** start of AVAILABLE RECORDS **
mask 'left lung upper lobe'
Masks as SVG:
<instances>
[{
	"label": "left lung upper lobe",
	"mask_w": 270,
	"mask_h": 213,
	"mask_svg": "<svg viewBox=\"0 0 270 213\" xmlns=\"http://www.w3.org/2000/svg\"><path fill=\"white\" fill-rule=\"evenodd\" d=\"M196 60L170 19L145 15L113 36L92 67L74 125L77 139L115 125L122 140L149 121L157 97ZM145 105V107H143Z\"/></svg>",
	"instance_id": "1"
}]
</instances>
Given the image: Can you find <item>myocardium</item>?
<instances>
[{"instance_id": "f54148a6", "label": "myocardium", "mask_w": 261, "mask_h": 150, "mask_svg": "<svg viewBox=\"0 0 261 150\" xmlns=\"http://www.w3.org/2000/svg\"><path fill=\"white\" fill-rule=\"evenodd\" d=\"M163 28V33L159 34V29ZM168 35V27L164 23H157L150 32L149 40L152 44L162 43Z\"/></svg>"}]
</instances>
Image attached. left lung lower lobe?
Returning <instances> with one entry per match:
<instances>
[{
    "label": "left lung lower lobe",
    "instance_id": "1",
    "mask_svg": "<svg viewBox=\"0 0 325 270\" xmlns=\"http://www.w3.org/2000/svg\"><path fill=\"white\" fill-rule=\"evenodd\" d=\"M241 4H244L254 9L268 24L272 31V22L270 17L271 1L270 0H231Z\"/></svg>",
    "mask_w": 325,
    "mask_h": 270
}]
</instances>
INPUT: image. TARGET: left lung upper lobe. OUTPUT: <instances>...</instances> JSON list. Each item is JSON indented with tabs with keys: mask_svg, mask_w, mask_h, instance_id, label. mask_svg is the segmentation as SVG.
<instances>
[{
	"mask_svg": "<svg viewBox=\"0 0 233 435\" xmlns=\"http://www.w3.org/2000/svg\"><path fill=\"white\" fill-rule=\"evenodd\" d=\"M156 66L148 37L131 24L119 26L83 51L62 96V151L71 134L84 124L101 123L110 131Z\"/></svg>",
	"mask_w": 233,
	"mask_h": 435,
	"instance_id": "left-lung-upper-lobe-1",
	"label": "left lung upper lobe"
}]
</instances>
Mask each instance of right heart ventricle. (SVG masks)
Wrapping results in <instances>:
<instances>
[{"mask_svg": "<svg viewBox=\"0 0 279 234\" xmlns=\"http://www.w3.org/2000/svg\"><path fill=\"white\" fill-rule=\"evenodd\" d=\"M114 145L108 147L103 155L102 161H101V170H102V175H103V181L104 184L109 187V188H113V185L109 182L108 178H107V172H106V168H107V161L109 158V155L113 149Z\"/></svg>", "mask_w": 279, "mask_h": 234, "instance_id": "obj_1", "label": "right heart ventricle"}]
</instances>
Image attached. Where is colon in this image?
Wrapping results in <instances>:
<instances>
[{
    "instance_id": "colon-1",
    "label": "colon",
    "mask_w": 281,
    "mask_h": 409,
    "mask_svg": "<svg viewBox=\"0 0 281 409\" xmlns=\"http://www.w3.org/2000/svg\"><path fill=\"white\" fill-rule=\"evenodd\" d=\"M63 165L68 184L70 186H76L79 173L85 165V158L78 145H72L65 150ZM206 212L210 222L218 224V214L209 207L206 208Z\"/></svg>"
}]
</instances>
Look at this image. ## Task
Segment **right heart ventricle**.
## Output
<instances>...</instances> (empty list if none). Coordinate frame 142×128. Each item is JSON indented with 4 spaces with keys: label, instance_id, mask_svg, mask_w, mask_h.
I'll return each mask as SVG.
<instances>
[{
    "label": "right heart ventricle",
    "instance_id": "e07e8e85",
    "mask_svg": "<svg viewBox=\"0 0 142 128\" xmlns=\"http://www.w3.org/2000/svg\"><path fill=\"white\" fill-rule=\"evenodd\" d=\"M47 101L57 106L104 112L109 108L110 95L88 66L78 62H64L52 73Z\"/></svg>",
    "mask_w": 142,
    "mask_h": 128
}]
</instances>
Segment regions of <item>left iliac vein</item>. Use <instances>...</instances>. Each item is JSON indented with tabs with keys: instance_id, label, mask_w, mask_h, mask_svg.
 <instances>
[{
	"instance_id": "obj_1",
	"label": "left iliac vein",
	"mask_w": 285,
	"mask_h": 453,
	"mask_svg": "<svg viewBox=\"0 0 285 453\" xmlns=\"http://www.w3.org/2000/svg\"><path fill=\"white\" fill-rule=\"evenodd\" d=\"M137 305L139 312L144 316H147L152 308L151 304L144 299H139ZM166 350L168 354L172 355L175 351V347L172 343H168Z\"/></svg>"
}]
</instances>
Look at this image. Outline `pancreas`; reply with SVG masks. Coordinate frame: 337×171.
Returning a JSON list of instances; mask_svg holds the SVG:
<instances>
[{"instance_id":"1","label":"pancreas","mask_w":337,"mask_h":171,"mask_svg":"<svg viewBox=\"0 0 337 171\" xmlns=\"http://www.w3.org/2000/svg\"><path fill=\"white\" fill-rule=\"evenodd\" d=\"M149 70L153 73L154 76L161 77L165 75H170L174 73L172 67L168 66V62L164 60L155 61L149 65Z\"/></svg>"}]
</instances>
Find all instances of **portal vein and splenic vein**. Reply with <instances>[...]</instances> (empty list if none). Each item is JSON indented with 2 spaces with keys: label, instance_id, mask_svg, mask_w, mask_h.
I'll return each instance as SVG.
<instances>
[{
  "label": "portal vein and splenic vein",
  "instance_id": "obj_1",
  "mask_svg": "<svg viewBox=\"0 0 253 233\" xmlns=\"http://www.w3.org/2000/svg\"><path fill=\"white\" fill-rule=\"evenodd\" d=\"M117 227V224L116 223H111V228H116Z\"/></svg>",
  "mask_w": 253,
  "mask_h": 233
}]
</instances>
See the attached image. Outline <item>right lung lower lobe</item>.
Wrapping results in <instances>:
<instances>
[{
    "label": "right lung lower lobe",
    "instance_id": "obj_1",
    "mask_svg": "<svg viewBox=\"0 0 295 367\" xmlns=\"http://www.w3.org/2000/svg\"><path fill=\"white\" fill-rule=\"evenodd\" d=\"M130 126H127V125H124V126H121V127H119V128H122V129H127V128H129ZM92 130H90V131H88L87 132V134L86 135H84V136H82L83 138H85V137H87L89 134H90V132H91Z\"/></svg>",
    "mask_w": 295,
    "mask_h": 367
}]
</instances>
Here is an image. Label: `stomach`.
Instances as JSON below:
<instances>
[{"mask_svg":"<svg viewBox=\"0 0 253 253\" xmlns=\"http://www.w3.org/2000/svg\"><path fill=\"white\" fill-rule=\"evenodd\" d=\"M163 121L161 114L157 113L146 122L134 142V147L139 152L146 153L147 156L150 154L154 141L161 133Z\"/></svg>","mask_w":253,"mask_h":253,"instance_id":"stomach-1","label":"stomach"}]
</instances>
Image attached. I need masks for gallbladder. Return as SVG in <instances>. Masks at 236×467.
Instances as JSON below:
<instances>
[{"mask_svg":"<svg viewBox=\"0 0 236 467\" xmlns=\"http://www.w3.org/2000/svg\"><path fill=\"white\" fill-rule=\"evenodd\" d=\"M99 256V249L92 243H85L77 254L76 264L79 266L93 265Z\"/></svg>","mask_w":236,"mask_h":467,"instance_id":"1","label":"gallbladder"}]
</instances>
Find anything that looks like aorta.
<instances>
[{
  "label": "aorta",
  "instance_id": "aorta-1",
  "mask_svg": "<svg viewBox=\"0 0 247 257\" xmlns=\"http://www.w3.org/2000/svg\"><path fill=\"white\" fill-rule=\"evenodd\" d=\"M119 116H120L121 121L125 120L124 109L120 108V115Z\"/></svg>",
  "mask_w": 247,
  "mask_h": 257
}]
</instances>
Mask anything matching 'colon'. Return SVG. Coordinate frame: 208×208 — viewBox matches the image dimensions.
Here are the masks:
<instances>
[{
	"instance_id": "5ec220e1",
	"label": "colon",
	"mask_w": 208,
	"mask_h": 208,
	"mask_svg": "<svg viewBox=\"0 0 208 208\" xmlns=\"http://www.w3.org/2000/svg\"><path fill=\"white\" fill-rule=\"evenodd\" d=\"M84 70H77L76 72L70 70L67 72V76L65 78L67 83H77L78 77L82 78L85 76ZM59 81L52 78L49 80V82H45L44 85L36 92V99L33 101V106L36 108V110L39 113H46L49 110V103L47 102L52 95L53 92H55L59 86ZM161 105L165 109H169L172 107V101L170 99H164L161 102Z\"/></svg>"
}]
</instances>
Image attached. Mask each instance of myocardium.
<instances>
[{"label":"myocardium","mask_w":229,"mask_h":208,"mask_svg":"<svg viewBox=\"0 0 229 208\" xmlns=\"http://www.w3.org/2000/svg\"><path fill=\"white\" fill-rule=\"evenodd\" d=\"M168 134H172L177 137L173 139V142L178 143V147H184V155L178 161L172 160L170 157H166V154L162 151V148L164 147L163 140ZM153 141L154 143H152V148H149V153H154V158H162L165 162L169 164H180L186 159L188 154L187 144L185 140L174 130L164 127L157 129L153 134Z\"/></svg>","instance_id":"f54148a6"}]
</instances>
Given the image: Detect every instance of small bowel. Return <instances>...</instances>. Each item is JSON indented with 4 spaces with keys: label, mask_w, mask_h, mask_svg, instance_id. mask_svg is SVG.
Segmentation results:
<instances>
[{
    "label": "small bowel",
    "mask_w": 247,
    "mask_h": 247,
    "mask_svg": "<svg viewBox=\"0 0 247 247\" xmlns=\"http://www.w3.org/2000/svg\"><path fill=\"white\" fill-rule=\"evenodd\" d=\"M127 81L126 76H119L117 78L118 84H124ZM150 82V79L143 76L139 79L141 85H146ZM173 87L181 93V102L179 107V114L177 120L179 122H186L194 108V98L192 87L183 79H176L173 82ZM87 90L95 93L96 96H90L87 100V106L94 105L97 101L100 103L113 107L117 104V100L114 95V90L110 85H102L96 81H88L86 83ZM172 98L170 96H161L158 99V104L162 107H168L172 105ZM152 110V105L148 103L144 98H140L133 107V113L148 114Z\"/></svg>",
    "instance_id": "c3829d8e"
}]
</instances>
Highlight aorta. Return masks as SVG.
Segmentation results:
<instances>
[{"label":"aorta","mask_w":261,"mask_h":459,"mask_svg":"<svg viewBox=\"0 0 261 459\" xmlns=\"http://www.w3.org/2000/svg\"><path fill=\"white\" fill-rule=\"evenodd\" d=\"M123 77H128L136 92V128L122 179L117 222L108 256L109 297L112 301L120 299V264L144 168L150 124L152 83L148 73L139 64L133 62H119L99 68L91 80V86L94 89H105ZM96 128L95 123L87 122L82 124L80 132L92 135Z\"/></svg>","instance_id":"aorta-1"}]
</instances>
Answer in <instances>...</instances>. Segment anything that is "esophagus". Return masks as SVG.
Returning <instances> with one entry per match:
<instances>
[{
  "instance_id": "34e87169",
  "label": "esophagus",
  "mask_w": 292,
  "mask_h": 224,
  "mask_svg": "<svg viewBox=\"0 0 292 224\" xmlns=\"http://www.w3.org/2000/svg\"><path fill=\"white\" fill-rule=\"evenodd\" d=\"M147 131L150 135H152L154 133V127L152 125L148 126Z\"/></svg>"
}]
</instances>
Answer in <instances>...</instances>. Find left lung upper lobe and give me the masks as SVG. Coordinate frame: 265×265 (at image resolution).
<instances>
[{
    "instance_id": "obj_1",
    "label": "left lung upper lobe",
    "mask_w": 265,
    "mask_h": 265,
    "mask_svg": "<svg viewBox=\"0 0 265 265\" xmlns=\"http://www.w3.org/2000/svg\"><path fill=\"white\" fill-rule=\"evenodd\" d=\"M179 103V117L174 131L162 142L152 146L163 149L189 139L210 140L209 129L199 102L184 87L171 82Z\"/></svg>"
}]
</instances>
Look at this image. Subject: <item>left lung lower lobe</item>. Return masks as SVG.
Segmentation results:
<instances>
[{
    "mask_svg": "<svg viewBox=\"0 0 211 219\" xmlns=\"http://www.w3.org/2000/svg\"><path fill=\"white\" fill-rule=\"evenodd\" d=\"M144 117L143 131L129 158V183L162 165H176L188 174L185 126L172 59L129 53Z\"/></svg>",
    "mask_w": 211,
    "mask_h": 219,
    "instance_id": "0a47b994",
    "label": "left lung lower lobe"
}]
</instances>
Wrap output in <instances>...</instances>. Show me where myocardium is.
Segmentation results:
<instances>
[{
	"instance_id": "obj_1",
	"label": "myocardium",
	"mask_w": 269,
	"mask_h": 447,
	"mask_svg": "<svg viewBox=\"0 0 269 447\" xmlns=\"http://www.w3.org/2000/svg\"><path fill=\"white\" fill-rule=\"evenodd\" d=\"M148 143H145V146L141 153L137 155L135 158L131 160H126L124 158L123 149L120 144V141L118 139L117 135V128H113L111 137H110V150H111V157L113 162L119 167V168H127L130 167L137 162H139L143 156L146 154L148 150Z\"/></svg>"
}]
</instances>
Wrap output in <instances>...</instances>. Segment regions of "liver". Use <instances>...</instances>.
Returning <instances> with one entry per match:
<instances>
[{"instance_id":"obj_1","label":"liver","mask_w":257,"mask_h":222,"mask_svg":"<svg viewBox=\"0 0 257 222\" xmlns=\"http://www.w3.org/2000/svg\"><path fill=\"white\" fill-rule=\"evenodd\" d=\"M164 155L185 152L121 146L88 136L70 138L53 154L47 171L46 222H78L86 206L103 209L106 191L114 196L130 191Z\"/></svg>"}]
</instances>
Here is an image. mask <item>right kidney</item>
** end of AVAILABLE RECORDS **
Rewrite the items from the line with "Look at this image. Subject: <item>left" through the end of the items, replacing "right kidney" with "left kidney" and leaving everything else unchanged.

* [SOLUTION TO THIS EXERCISE]
Look at this image. Subject: <item>left lung lower lobe</item>. Return masks as SVG.
Segmentation results:
<instances>
[{
    "mask_svg": "<svg viewBox=\"0 0 211 219\" xmlns=\"http://www.w3.org/2000/svg\"><path fill=\"white\" fill-rule=\"evenodd\" d=\"M144 117L143 131L129 158V183L162 165H176L188 174L185 126L172 59L129 53Z\"/></svg>",
    "mask_w": 211,
    "mask_h": 219,
    "instance_id": "0a47b994",
    "label": "left lung lower lobe"
}]
</instances>
Wrap output in <instances>...</instances>. Show me where myocardium is.
Segmentation results:
<instances>
[{
	"instance_id": "obj_1",
	"label": "myocardium",
	"mask_w": 269,
	"mask_h": 447,
	"mask_svg": "<svg viewBox=\"0 0 269 447\" xmlns=\"http://www.w3.org/2000/svg\"><path fill=\"white\" fill-rule=\"evenodd\" d=\"M148 143H145V146L141 153L137 155L135 158L131 160H126L124 158L123 149L120 144V141L118 139L117 135V128H113L111 137H110V150H111V157L113 162L119 167V168H127L130 167L137 162H139L143 156L146 154L148 150Z\"/></svg>"
}]
</instances>
Wrap output in <instances>...</instances>. Segment regions of "liver". Use <instances>...</instances>.
Returning <instances> with one entry per match:
<instances>
[{"instance_id":"obj_1","label":"liver","mask_w":257,"mask_h":222,"mask_svg":"<svg viewBox=\"0 0 257 222\" xmlns=\"http://www.w3.org/2000/svg\"><path fill=\"white\" fill-rule=\"evenodd\" d=\"M164 155L185 152L121 146L88 136L70 138L53 154L47 171L46 222H78L86 206L103 209L106 191L114 196L130 191Z\"/></svg>"}]
</instances>
Here is an image. mask <item>left kidney</item>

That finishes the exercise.